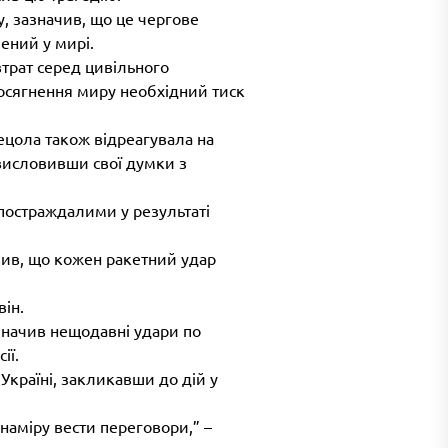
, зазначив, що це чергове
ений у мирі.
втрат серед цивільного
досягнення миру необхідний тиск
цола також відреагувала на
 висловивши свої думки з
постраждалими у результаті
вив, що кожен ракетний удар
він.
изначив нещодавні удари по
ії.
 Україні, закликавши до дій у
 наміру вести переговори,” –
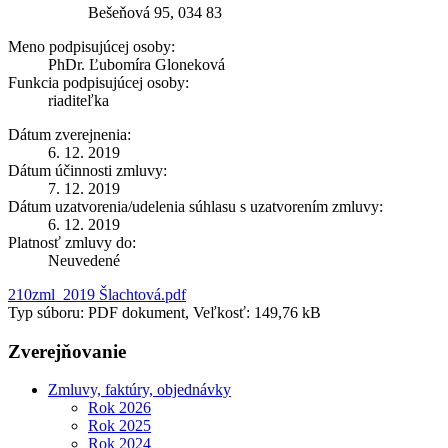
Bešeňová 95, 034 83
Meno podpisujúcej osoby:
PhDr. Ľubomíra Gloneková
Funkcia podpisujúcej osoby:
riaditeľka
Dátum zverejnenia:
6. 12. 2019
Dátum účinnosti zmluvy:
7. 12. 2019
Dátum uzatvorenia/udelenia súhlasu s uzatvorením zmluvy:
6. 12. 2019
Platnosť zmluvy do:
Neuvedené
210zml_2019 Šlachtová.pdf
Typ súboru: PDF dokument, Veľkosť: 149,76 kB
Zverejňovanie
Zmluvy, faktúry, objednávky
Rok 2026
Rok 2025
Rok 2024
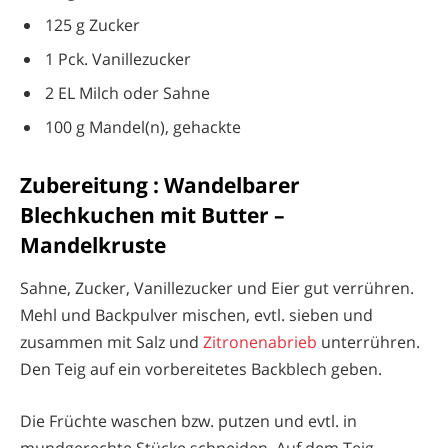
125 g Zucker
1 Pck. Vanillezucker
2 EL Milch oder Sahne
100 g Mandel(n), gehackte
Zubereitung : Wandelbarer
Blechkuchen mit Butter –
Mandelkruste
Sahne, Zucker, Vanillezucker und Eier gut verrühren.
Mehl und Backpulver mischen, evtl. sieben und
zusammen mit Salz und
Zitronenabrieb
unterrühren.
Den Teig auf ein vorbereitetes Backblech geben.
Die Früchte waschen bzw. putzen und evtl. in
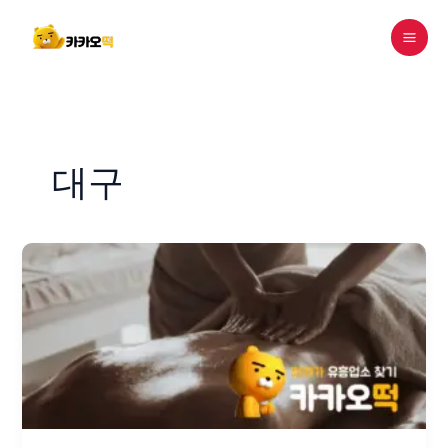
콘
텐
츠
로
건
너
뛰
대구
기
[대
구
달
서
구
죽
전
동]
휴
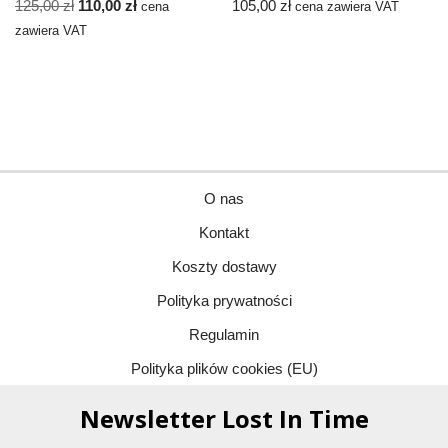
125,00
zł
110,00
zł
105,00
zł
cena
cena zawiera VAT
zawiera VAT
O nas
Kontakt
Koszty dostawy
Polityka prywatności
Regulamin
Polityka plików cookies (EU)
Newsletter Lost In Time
################
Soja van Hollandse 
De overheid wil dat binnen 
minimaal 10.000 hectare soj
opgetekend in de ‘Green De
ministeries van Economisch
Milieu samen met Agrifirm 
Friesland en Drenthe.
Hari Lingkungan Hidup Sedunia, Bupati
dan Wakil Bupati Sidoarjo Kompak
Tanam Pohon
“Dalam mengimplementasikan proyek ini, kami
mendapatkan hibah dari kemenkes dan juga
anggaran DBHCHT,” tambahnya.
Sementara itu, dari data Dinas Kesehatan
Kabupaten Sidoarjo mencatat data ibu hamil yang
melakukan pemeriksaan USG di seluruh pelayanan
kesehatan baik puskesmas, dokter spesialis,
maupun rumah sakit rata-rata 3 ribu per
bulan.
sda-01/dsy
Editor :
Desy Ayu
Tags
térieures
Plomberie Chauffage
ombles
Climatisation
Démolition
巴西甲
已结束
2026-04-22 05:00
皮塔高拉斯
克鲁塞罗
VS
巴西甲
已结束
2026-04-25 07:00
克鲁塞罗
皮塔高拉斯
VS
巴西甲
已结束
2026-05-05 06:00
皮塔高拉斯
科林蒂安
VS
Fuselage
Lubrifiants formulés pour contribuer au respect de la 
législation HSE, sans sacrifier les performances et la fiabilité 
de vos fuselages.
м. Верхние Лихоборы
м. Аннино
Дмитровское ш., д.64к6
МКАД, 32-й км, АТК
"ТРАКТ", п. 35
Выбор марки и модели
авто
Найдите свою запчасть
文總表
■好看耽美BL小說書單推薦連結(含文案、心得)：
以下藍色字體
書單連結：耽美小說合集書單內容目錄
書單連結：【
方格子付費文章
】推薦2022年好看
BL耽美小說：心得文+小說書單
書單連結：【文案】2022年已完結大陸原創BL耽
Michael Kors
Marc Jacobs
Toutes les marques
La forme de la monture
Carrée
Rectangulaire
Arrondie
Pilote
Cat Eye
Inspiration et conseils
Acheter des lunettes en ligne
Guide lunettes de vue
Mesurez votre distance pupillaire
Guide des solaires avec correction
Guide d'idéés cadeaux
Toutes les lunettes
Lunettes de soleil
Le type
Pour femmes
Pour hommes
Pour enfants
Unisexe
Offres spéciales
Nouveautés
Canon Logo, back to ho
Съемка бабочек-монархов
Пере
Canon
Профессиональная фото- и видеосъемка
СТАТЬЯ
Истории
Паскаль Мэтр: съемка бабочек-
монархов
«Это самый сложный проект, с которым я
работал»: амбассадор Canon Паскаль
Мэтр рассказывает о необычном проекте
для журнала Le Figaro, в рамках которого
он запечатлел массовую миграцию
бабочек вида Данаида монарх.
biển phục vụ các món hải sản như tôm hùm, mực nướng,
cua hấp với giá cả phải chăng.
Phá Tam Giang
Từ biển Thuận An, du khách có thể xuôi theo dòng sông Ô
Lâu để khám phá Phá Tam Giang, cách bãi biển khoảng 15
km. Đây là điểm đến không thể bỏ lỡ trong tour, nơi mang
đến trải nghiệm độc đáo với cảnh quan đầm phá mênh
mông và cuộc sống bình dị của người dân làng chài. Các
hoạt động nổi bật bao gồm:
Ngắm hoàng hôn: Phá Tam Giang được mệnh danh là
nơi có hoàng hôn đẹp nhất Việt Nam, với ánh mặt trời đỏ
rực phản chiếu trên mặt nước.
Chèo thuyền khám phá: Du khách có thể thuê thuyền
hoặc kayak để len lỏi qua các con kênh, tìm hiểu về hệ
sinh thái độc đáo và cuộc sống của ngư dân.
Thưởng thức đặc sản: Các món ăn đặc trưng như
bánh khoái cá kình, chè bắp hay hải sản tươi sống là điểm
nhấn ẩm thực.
################
EXERCISE DESCRIPTION » Copy out every line of the records that the string "Polityka" appears in.

RESULT OF THIS TASK »
Polityka prywatności
Polityka plików cookies (EU)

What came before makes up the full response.